While the Tata Motors demerger into commercial and passenger vehicle businesses seems to be a step in the right direction, Motilal Oswal said it does not foresee any need to revisit its target price, which is already based on SoTP valuation.
Despite factoring in most of the positive triggers, it sees limited upside potential for Tata Motors given the recent sharp run-up in the stock. The brokerage has downgraded Tata Motors to 'Neutral' from 'Buy' with an unchanged target of Rs 1,000 per share.
"On the back of a strong performance across its key business segments, the stock has significantly outperformed key indices with 204 per ecnt return in the last 36 months against 50 per cent return in the Nifty. Also, we have already factored in most of the positive triggers in our estimates. Given limited upside after the recent sharp run-up in the stock, we downgrade Tata Motors to Neutral," it said.
Nomura India also suggested an unchanged price target of Rs 1,057 on Tata Motors.

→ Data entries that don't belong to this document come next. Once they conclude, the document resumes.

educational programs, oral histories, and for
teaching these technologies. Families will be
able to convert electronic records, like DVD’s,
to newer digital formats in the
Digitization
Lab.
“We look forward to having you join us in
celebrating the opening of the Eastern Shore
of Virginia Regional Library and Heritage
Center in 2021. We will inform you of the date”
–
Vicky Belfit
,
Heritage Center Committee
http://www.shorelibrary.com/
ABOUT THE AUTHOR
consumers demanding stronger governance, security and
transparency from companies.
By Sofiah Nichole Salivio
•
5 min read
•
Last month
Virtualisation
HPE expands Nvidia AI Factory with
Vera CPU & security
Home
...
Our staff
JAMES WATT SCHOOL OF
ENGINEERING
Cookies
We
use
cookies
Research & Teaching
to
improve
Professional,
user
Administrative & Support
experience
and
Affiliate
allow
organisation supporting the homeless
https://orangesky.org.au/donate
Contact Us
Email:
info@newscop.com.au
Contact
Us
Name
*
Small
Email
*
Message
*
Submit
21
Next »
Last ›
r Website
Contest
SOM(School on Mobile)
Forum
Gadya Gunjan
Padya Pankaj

This brokerage, however, believes that the Tata Motors PV business potential to create better value over the next few years. The CV business in the future can see some more re-rating driven by its improving market share and profitability, Nomura said.
"There can be potential upside from success in e-Buses and e-LCVs to which we do not assign any value currently," it added.

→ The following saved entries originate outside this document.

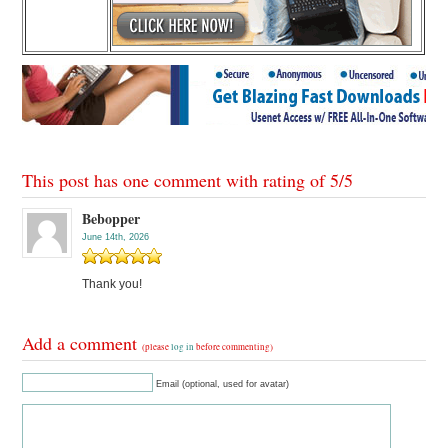
This post has one comment with rating of
5
/
5
Bebopper
June 14th, 2026
Thank you!
Add a comment
(please
log in
before commenting)
Email (optional, used for avatar)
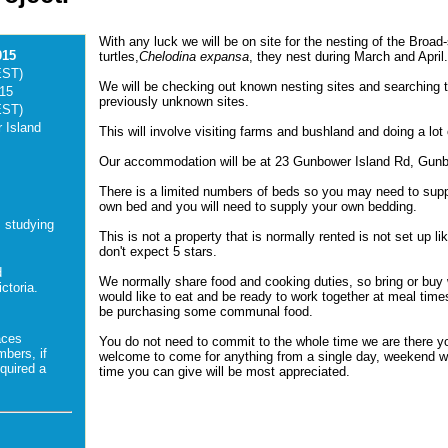
With any luck we will be on site for the nesting of the Broad
015
turtles,
Chelodina expansa
, they nest during March and April
EST)
We will be checking out known nesting sites and searching t
015
previously unknown sites.
EST)
 Island
This will involve visiting farms and bushland and doing a lot 
Our accommodation will be at 23 Gunbower Island Rd, Gun
There is a limited numbers of beds so you may need to sup
own bed and you will need to supply your own bedding.
s studying
This is not a property that is normally rented is not set up lik
don't expect 5 stars.
d
We normally share food and cooking duties, so bring or buy
ctoria.
would like to eat and be ready to work together at meal times
be purchasing some communal food.
aces
You do not need to commit to the whole time we are there y
mbers, if
welcome to come for anything from a single day, weekend w
quired a
time you can give will be most appreciated.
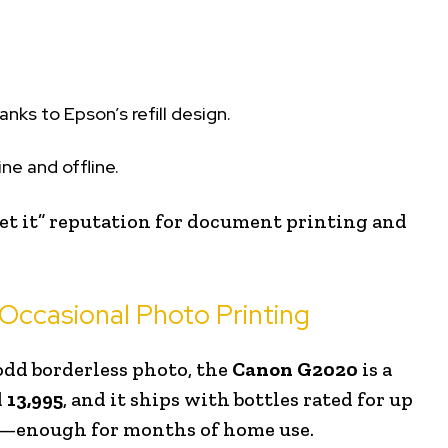
anks to Epson’s refill design.
ne and offline.
get it” reputation for document printing and
Occasional Photo Printing
odd borderless photo, the
Canon G2020
is a
d
₹13,995
, and it ships with bottles rated for up
—enough for months of home use.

From competition point of view, the PV business can now directly compete with the market leader Maruti Suzuki India, with the global ammunition in the form of JLR and bridge the gap on valuation front, said Ashwin Patil, Senior Research Analyst at LKP Securities.
"With Hyundai's listing on the cards and M&M as the fourth rival, the tussle in the PV space will be interesting to watch and can give an investor a fair choice to select between four of them. On the CV front, TTMT will compete straightaway with the pure play domestic player Ashok Leyland," he said.

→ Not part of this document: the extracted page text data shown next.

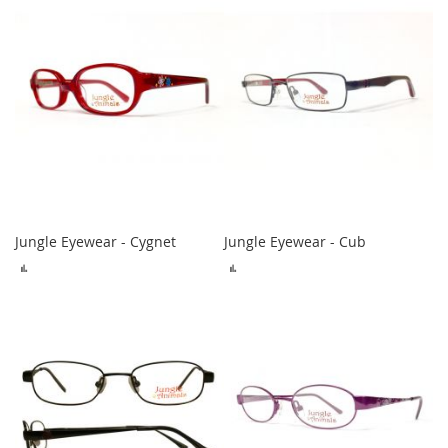
Jungle Eyewear - Cygnet
Jungle Eyewear - Cub
ADD
ADD
TO
TO
COMPARE
COMPARE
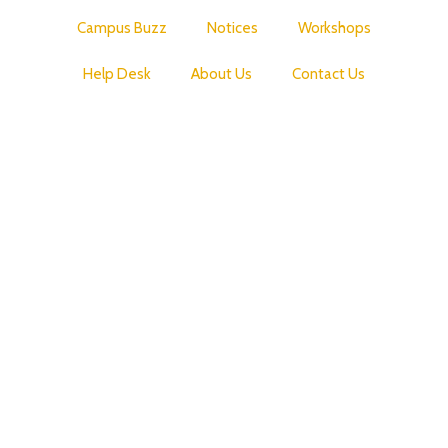
Campus Buzz
Notices
Workshops
Help Desk
About Us
Contact Us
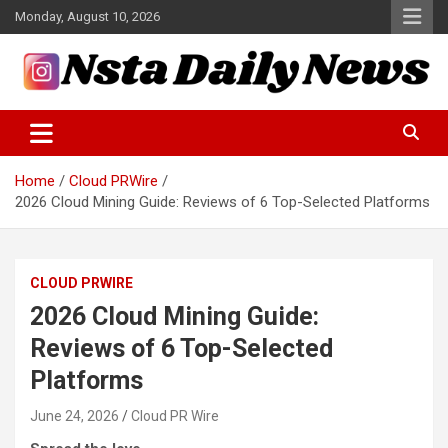
Skip
Monday, August 10, 2026
to
content
Tech and Science News
Insta Daily News
Home
Cloud PRWire
2026 Cloud Mining Guide: Reviews of 6 Top-Selected Platforms
CLOUD PRWIRE
2026 Cloud Mining Guide:
Reviews of 6 Top-Selected
Platforms
June 24, 2026
Cloud PR Wire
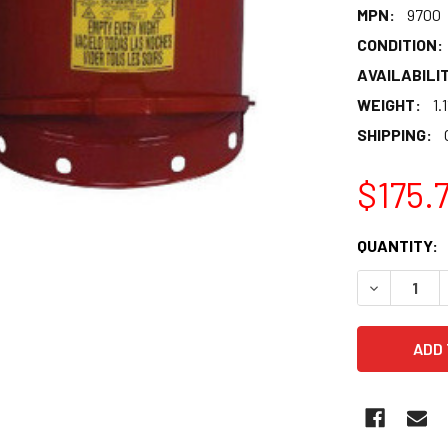
MPN:
9700
CONDITION:
AVAILABILIT
WEIGHT:
1.
SHIPPING:
$175.
CURRENT
QUANTITY:
STOCK:
DECREASE 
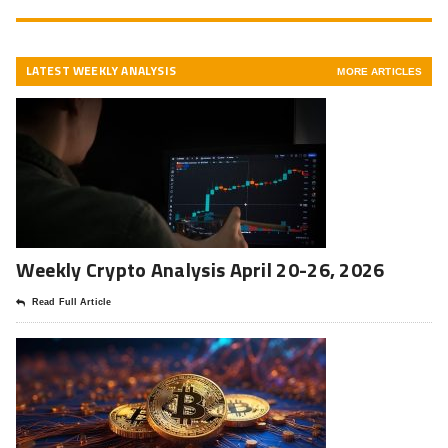
LATEST WEEKLY ANALYSIS
MORE ARTICLES
Weekly Crypto Analysis April 20-26, 2026
Read Full Article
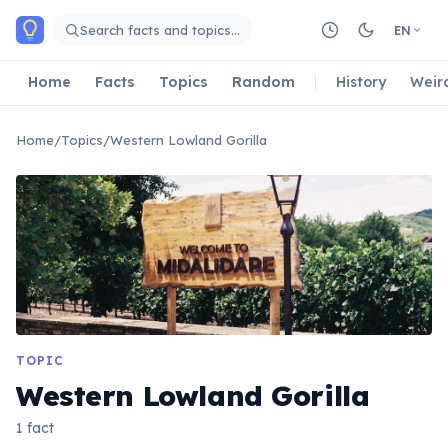
Skip to main content
Search facts and topics…
EN
Home
Facts
Topics
Random
History
Weir
Home
/
Topics
/
Western Lowland Gorilla
TOPIC
Western Lowland Gorilla
1 fact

Patil said a better cash utilisation should add to the positive sentiments. Since its an equal split, we can't take a call on valuations. He stayed positive on the stock.
Emkay Global said i does not envisage major fundamental changes as both businesses were run independently. It has revised upward its SOTP-based price target marginally to Rs 950 from Rs 925 earlier, as it factored in 10 per cent premium multiple to Tata Motors CV business against Ashok Leyland for potential pure-play optionality on CVs with higher scale.
Once the demerger is complete and the smaller entity (CV business) becoming a standalone entity, the CV entity will exit Nifty and Sensex. Nuvama said it move will materialise in around 15 months, said Nuvama Institutional Equities.
It gave an example of Jio Financial Services Ltd (JFS), which got demerged from Reliance Industries Ltd (RIL). While Jio Financial got listed separately it eventually in next few days got excluded from the domestic indices.